Un autre facteur central est l’explosion du nombre d’étudiants dans tous les pays européens. Et le manque d’infrastructures qui va avec cette augmentation. Enfin, il ne faut pas oublier que nous étions encore dans la période des Trente glorieuses et du plein-emploi : trouver un travail après l’université n’était pas un problème auquel les étudiants pensaient. Un contexte économique favorable qui a probablement donné aux étudiants l’insouciance nécessaire pour mener ce type de mobilisation.

A cette époque, l’Europe de l’Est était sous le joug communiste. La propagation du mouvement étudiant s’est-elle également faite vers cette partie du continent ?

Oui, l’Europe de l’Est a également été marquée par des mouvements étudiants très virulents. La Tchécoslovaquie a connu le Printemps de Prague : [avant l’intervention russe, ndlr] à l’été 1968, le pays était l’un des plus libres au monde. Il ne s’agissait pas seulement d’un mouvement étudiant, mais ceux-ci ont joué un rôle important. En Yougoslavie également, les étudiants se sont particulièrement mobilisés à Belgrade en juin 1968, après le refus du gouvernement d’autoriser la tenue de concerts de plein air. Quant à la Pologne, la mobilisation a commencé à la suite de la censure d’une pièce de théâtre datant du XIXème siècle et jugée antisoviétique. À chaque fois, des revendications très spécifiques se sont ensuite transformées en un mouvement national, voire transnational.

De manière générale, quels sont les résultats de ces mobilisations à l’échelle européenne ?

Il y a eu certains résultats concrets dans la plupart des pays.

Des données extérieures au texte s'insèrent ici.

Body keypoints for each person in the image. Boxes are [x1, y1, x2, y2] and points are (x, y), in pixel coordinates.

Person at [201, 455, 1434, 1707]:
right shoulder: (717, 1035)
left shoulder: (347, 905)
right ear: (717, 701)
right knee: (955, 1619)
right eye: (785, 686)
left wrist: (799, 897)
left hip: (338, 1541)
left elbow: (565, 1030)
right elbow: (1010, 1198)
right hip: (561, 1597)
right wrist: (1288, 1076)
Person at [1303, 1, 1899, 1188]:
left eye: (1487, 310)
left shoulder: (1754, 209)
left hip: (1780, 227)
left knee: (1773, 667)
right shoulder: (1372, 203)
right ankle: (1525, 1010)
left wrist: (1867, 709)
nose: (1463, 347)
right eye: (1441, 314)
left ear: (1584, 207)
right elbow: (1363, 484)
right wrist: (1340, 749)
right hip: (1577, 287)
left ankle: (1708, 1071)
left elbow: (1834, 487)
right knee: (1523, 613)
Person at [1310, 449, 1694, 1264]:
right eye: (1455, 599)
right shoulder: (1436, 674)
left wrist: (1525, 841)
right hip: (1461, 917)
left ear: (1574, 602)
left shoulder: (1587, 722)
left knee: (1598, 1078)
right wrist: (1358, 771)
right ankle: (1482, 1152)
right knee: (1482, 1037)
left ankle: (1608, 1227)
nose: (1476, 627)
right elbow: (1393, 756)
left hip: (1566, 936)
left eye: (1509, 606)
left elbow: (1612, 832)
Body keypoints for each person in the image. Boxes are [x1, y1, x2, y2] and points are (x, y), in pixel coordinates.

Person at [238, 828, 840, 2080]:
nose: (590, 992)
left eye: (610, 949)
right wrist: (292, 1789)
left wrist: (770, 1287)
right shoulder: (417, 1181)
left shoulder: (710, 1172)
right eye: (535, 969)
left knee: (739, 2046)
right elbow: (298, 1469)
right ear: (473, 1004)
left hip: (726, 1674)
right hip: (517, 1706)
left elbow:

Dans le sillage de ces mouvements, le début des années 1970 a été marqué par des réformes qui visaient à donner plus de poids aux étudiants, dans la gestion des universités par exemple. Ce que j’aime aussi souligner, c’est que toute une génération a commencé à penser l’impossible, dans une certaine mesure. Les étudiants ont commencé à se battre contre des problèmes locaux, puis à percevoir qu’il y avait d’autres problèmes, nationaux et internationaux, auxquels ils n’avaient jamais pensé auparavant. C’est comme cela que l’horizon mental d’une génération a commencé à s’élargir.

Gardons par exemple à l’esprit que Mai 68 a contribué à la naissance de la deuxième vague du féminisme. Pendant les mobilisations étudiantes, la question féministe était mineure. Même si la moitié des militants étaient des femmes, le rôle de porte-parole était réservé aux hommes et aucune représentante du mouvement n’est devenue célèbre, à l’exception peut-être de Bernadette Devlin, en Irlande du Nord. Ainsi, ces militantes se trouvaient dans un mouvement qui se voulait émancipateur, mais dès que se posait la question du rôle des femmes dans la société, elles étaient discriminées. La frustration provoquée a contribué énormément à l’émergence de la deuxième vague du féminisme à partir de 1969-70. La deuxième vague du féminisme fut en quelque sorte un produit de Mai 68.

Gerd-Rainer Horn est historien et professeur d’histoire politique à Sciences Po. Il a notamment travaillé sur l’histoire des mouvements sociaux, l’histoire du catholicisme de gauche en Europe occidentale, ainsi que de l’histoire transnationale de l’Europe occidentale. En 2007, il publie notamment The Spirit of 68 : Rebellion in Western Europe and North America, 1956-1976 aux éditions Oxford University Press.